Réaction de ArlongPark le 31/12/2007 à 11h46
Mouais. Bon dossier mais un peu trop négatif je trouve. Quand je dis négatif c'est juste pour ne parler que de Sin City qui est pour moi une pure merveille et quand vous dites que sa violence est totalement aseptisée par rapport au book... Faut arréter de déconner la violence graphique est totalement présente dans le film. Sinon oui Hellboy n'a pas eu droit à son paragraphe, pourtant c'est une vraie réussite Del Toro est un dieu y a plus qu'à attendre le 2. Allé Guillermo fais nous encore mieux que le Labyrinthe de Pan. icon_mrgreen.gif
Réaction de Red Death le 31/12/2007 à 11h04
"il n’y a vraiment pas moyen de se faire un bon film de super-héros sur grand écran ... et ce jusqu’à la sortie de Spider-Man 3 en 2007"
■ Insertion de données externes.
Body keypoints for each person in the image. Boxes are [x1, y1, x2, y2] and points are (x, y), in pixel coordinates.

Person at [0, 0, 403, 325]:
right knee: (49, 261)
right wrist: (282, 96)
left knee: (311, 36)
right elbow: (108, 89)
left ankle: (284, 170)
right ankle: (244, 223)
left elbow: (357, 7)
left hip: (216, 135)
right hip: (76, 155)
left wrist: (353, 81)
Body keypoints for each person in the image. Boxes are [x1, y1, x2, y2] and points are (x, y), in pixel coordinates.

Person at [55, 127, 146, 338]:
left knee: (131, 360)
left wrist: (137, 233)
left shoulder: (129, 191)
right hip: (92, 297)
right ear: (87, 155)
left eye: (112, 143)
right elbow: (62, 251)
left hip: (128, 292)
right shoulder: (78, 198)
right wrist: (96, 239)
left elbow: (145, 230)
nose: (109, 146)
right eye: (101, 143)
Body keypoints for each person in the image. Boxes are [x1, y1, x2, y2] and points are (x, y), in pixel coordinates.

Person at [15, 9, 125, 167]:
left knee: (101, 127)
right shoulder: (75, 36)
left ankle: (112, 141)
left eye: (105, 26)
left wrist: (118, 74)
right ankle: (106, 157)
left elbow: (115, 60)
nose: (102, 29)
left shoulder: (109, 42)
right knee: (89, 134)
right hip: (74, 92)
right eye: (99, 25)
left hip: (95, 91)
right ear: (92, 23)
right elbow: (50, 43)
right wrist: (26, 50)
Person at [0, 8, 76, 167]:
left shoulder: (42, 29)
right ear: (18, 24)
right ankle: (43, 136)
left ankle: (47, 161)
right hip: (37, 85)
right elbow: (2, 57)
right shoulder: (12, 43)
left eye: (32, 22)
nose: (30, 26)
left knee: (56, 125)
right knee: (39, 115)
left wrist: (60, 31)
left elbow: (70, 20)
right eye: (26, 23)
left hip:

C'est marrant mais pour moi il aurait vraiment été à sa place dans le dossier celui là. La plus grosse déception depuis bien longtemps.

Et le hellboy de Deltorro aurait bien mérité son petit paragraphe (Hellboy représenté en ado pré pubère je ne m'en suis toujours pas remis)
Réaction de Otis B Driftwood le 31/12/2007 à 10h35
Très bon dossier , et tellement juste . Espérons que "HB 2 : The Golden Army" et "The Dark Knight" nous donnent l'espoir de pouvoir continuer à croire à de réelles bonnes adaptations de comics ... Connaissant les deux réals ( même si Nolan a eu parfois du mal sur "Batman Begins" pour certaines séquences , mais rien de traumatisant pour notre plaisir .) et aux vues des deux bandes annonces , je pense que on ne sera pas déçu .....

En tout cas l'article frappe juste et cela avec humour . Mad Forever !!!!